Over the weekend, I attended an Onam festival conducted by one of the Malayalee organizations in the Chicago area. We had a very busy morning that day at the end of which I had a pounding headache. I was tempted to skip the program because of that, and also the introvert in me felt that I wouldn’t enjoy being in the middle of about 600-1000 people who spoke a language that I barely understood, and celebrated something which I could not relate all that well.

However, there were commitments – people whom we knew would feel happy to see me there, and I also had to be the driver for a group of dancers who would be decked in fine, Bharatanatyam costumes. It would have been hard for them to drive by themselves dressed like that. The festival was at a high-school 30 miles away in the city – which also meant I drive. A couple of ibuprofens and a nap later, my headache and excuses evaporated. I decided that it was better to go out than sit at home, watch TV as the day darkened to night. Staying at home on a weekend particularly during the darkening twilight hour always seems like a dull prospect.

We arrived at the high school, and the festive atmosphere was immediately obvious. A group of men and boys were in procession playing the Kerala drums (Chenda) . I wanted to see the procession and take a few snaps – but this was Chicago, and I had to find parking. By the time I parked, the procession was over.

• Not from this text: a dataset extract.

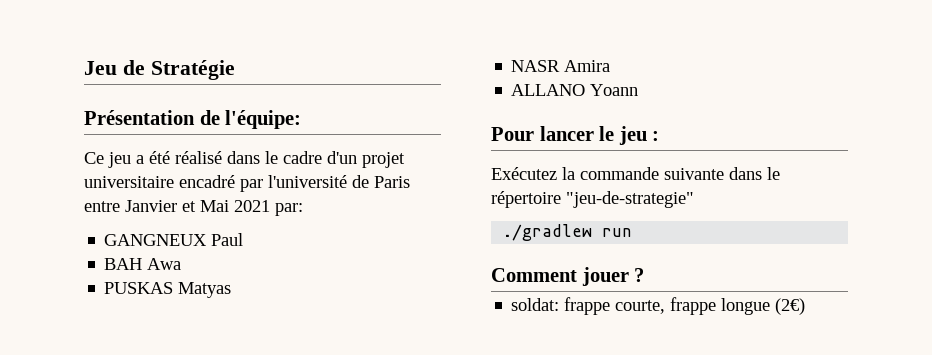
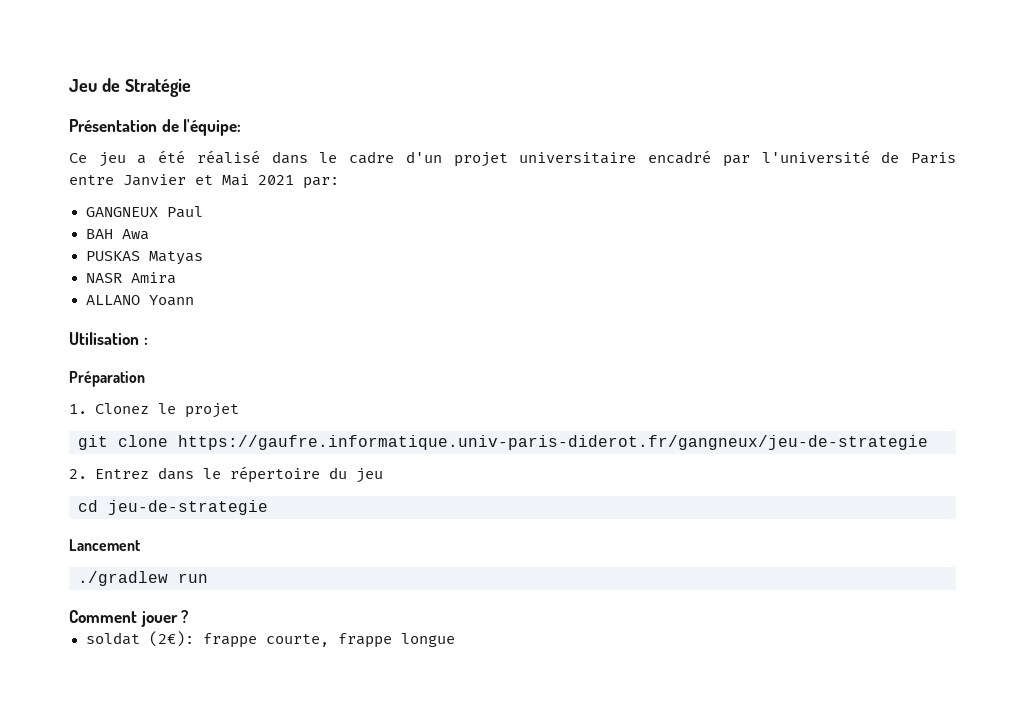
[491,126,660,145] [491,167,780,180] [491,191,694,208] Pour lancer le jeu : // Exécutez la commande suivante dans le répertoire "jeu-de-strategie" -> [69,332,148,345] [69,371,145,387] [69,403,239,418] [78,435,928,450] [69,466,383,483] [78,500,268,515] [69,539,141,551] Utilisation : // Préparation // 1. Clonez le projet // git clone https://gaufre.informatique.univ-paris-diderot.fr/gangneux/jeu-de-strategie // 2. Entrez dans le répertoire du jeu // cd jeu-de-strategie // Lancement
[511,298,560,311] soldat: -> [85,631,194,647] soldat (2€):
[775,298,806,315] (2€) -> (455, 640) none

The auditorium where the cultural programs were held was pretty crowded. A lot of men (I guess more thanI have seen elsewhere) were in a half-traditional attire – i.e. a western shirt and a dhoti/veshti in traditional Keralite colors – off-white with gold border. Women and young girls were also dressed in saris, and half-saris with the same traditional Keralite colors. Sounds of Malayalam filled the air. There was standing room only, and I stood in the back – feeling very conscious that everyone probably expected me to know Malayalam and I knew squat. However, while a part of me felt out of place, a part of me strangely felt comfortable – perhaps it was the down to earth hospitality that our friends showed us when we arrived. But the real reason became more apparent once the cultural programs began.

The first program seemed like a very traditional Onam thing, where a group ladies dressed in traditional attire, each carrying a tray performed a kummi stle dance. What struck me was the song – it was in Anandabhairavi raga, and suddenly I realized how beautiful the Malayalam language is! I couldn’t follow a single word, but each of then seemed coated with honey and sugar. The song put me right at home. It was just like any Carnatic song with folksy touch in Anandabhairavi – very “homely”, always a winner.

Then a very little girl came and sang a couple of film songs – a Malayalam one and a Hindi one. Following this was a dance program which had a collage of classical styles – Mohiniattam , Bharatanatyam and even a little taste of Kathakali. The first two was under the backdrop of a familiar Purandaradasa song in Kannada.

A couple of semi-classical items followed, this time performed to Tamil film songs with a classical base. This was then followed by a presentation from the group I chauffeured. They did a classical Bharatanatyam piece where the song was in Telugu set to various Carnatic ragas. This was followed an extensive dance presentation celebrating India via 3 dance styles – Bharatanatyam, Mohiniattam, and folk (impressive costumes!). At the end of this, we realized it was getting very late, we had a long drive back, and so we had to leave.

During all this, I realized that this may be a celebration of Kerala, but it is also a celebration of India (perhaps mostly South India), and its diversity. That is why I felt right at home. I was glad to be a part of it, and I felt enlightened in more than one way. Yes, the people there spoke a language that I did not understand, and their food and customs were different from mine. But it did not matter at all when there is so much in common. We can either focus on the few differences between us, use them as a reason complain, ridicule, and come to blows; or we can focus on the many things that are common between us and celebrate life together. The choice seems obvious to me. In the end, I felt that I could relate to everything there because their culture is similar to mine, just as Indian as mine. I felt connected.

I also marvel at the openness, and tolerance exhibited by the Malayalee community here in Chicago. In a festival that specifically celebrated their tradition, they were being so inclusive, celebrating other languages, and other cultures of India. I salute them for this!